Some years ago I was involved in an EU research project on the selection and development of statistical New Economy indicators. The subject was about how ICT and globalisation are changing economic relationships. The project restricted itself to the first 15 EU countries.
As a member of a panel during the final ‘wrap up’ conference (held in Greece) I pointed out that Italy was in a special situation. In terms of the ‘old economy’ Italy was still doing well. However, in terms of the ‘new economy’ the indicators showed that this country was lagging behind. This was something to worry about.
One of the participants, a scholar from the rich north of Italy, responded by saying that according to him Italy was doing fine.

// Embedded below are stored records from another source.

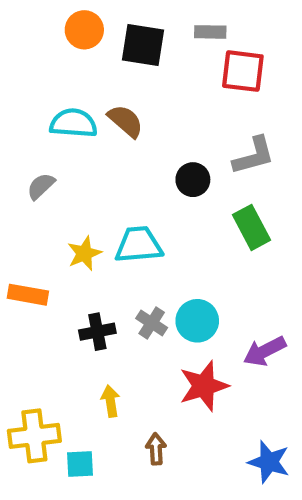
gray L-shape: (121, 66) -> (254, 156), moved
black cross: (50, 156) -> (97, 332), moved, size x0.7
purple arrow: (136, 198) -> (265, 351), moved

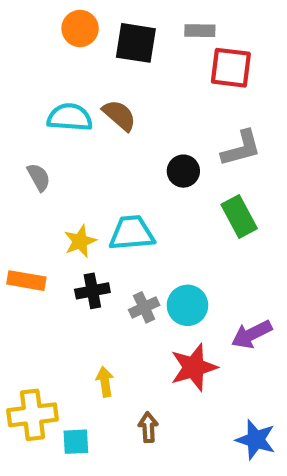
gray semicircle: (41, 186) -> (39, 177), turned 104
gray cross: (152, 323) -> (144, 307), turned 32
black cross: (97, 332) -> (92, 291), moved

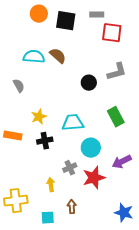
green rectangle: (239, 216) -> (116, 117), moved
cyan trapezoid: (132, 233) -> (73, 123), moved
gray cross: (144, 307) -> (70, 168), moved
cyan square: (76, 442) -> (48, 218), moved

There was nothing to worry about. You can imagine, I was not happy about this response. The point was that if the Italian was right, he should have warned the project team that the selected indicators were inadequate.
Here we witnessed a remarkable case of fact-free thinking. There was no reason to doubt the indicators (nobody did), but when it came to drawing the right conclusions, someone whom it concerned would not hear of it.
Fact-free thinking should be distinguished from entrepreneurial thinking (even though it is surrounded by ‘elements of fiction’). The entrepreneur is aware of what is reality but is determined to make use of (often self-created) opportunities, even if that is a risky endeavour. Fact-free thinking is also different from ‘outside the box’ thinking. In the latter case, the facts are recognised but approached in a different unconventional way, so that new ideas may emerge. If our students understand this, to a great extent our educational efforts can be considered successful.